En las casi 300 páginas del Catálogo oficial de la Exposición Regional Valenciana de 1909 no aparece la máquina de afeitar Gillette mencionada o fotografiada. Ninguno de los casi 1.500 expositores inscritos se refiere a ella, como tampoco lo hacen los numerosos anuncios insertos en el Catálogo, de establecimientos no expositores pero que ofrecían productos y servicios a los visitantes. Pero eso no quiere decir mucho. Tampoco aparece en esas páginas el aeroplano del ingeniero Olivert y miles de visitantes lo pudieron ver en el palacio de la Industria, el edificio que fue Tabacalera y hoy es el Ayuntamiento de Valencia. Seguro que algún gran bazar, alguna tienda de objetos de perfumería y afeitado presentó el estuche de Gillette con su juego de hojas. Porque es muy probable que el prodigioso invento estuviera ya en algunas tiendas de calidad de la ciudad y en algunas casas notables, adquirido por su dueño quién sabe si en Londres o París.

El primer anuncio que podemos encontrar de la Gillette en las páginas de prensa valenciana es de 4 de mayo de 1911. Está en “Las Provincias” y es genérico de la marca; pregona sus ventajas –“ahorra tiempo y dinero, evita todo contagio, no necesita afilador ni suavizador”– e indica que “en todos los mejores establecimientos, perfumerías, cuchillerías, etc. etc. y al por mayor en Eduardo Schilling S. en C.” No sabemos si hubo algún establecimiento aventajado que pusiera a la venta el producto antes de la existencia de una red comercial oficial. Pero no debía ser fácil porque Gillette trabajaba son seriedad bajo el paraguas de sus patentes y entraba en los países paso por paso. Seguramente, 1911 fue el momento en que se estableció en España una red comercial estable de la empresa norteamericana en asociación con Schilling.

Schilling era un prestigioso fabricante de escopetas radicado en Barcelona, que hizo famosa la marca Jabalí en toda España. Primero puso tienda en Madrid y más tarde la abrió en Valencia, en la calle de más prestigio y novedad, la de la Paz, que primero se llamó de Peris y Valero. En octubre de 1905 buscaba dependientes para una armería que pronto fue punto de cita para todo el que quisiera escopetas de caza pero también toda la gama de productos asociados, desde un termo a una navaja suiza.

En realidad fue una tienda de objetos para campo, excursión, deporte y ejercicio al aire libre. Para un lector valenciano basta decir que es el establecimiento que luego se llamó y se llama Altarriba para conocer su sello y el tipo de clientela. De modo que allí –una tienda de clara vocación masculina– empezó a venderse la Gillette, y desde allí se distribuía a perfumerías y otros establecimientos.

Pero la novísima máquina de afeitar  no estaba al alcance de todos los bolsillos. La primera compra –25 pesetas, cinco duros– la alejaba de muchos consumidores de clase baja. Cierto que con la máquina daban doce hojas. Pero agotados los 24 filos, cosa que podía ocurrir en seis meses estirando mucho, había que comprar más hojitas de la marca.
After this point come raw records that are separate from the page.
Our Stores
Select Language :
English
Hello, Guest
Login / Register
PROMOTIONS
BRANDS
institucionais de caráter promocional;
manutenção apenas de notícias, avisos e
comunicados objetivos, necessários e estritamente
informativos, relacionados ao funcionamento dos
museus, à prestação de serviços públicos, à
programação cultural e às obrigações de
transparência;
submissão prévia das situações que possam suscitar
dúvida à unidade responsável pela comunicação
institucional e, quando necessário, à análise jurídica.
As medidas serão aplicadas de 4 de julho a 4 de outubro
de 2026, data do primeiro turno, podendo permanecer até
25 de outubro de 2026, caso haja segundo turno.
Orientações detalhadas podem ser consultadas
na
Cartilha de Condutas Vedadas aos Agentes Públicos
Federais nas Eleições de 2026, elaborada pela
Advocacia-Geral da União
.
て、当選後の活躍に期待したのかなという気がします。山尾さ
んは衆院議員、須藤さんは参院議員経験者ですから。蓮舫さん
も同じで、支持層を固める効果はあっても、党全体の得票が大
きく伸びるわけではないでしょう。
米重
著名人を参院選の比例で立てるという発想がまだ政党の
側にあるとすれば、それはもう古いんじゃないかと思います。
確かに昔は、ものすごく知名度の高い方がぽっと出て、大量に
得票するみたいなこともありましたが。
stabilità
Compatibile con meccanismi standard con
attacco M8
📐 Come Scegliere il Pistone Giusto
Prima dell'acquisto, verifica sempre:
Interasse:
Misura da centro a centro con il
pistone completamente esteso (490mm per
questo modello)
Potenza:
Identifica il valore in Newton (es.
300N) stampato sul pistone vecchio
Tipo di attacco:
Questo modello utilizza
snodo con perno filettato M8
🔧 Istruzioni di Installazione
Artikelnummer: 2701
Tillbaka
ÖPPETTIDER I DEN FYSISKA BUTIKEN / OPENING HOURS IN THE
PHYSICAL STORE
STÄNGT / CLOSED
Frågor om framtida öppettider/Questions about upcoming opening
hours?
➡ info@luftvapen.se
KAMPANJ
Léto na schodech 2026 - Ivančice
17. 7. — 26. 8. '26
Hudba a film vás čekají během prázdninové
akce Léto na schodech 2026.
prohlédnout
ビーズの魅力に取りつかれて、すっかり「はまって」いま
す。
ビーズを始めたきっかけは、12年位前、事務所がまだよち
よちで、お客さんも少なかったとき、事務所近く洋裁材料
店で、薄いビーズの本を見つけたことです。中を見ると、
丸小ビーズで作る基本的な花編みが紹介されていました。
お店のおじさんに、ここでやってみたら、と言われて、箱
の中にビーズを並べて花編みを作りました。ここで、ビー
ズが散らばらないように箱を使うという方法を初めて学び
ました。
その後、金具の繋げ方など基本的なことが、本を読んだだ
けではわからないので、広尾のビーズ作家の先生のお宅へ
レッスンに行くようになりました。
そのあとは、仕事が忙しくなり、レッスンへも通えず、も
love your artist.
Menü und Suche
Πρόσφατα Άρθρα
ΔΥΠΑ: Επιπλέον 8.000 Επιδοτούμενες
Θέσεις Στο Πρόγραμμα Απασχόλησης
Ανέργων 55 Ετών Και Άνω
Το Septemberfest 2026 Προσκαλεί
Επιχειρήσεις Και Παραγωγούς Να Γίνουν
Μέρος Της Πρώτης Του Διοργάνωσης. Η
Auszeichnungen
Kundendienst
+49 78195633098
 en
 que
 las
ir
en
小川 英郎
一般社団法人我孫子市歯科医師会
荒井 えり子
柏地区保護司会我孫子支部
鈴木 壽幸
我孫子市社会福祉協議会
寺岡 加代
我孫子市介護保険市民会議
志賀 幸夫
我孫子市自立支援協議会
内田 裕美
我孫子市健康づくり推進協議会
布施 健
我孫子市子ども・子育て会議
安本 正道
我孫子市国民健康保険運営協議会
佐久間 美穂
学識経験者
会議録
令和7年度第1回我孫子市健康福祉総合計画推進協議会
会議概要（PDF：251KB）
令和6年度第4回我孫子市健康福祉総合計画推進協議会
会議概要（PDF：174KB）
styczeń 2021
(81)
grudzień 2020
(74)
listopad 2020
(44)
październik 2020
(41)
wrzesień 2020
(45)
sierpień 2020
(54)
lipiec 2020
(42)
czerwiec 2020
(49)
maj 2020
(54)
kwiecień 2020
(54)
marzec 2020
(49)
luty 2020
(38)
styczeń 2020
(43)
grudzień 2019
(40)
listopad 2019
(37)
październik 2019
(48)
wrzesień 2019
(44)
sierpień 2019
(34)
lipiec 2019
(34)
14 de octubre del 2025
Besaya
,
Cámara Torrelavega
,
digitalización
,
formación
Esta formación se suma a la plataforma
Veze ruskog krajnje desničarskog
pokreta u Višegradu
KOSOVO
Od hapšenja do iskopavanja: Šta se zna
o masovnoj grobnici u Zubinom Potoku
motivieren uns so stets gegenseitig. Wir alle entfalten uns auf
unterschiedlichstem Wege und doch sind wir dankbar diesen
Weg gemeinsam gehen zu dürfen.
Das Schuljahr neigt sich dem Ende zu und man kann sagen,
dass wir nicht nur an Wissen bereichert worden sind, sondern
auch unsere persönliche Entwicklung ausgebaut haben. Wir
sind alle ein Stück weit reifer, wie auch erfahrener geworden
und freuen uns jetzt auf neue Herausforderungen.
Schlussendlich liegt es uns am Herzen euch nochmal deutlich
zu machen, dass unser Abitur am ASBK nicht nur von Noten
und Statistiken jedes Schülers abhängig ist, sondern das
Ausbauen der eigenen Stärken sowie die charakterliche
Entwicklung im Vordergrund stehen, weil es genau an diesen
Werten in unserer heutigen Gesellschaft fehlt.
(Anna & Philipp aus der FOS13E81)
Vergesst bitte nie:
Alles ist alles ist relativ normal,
Vino entonces el truco, que consistió en apurar los usos mediante el reafilado de las hojas usadas en varios afeitados. Para ello se podía recurrir al cuero de la vieja navaja y a sus aceites suavizadores. Era volver al engorro de antes, pero permitía apurar la inversión en caso de que el bolsillo se mostrara perezoso. La picaresca española encontró también alivio a ese asunto: en 1923, en el diario “El Pueblo”, encontramos un anuncio en que se usa con descaro el nombre de una marca que ya se ha asociado por entero al producto. Y dice así: “Traigan sus cuchillas usadas al vaciador automático y quedarán como nuevas”. La admisión de clientes se hacía en el centro de la ciudad, en el kiosco de tarjetas postales de la plaza de Castelar, “junto a la parada de motos”.

Afilar una hoja costaba diez céntimos; afilar seis, dos reales. No era lo mismo, pero era más barato que sacar un duro y comprar las hojas nuevas. Los que hemos reciclado alguna vez cartuchos de tinta de impresora lo entendemos, sin duda.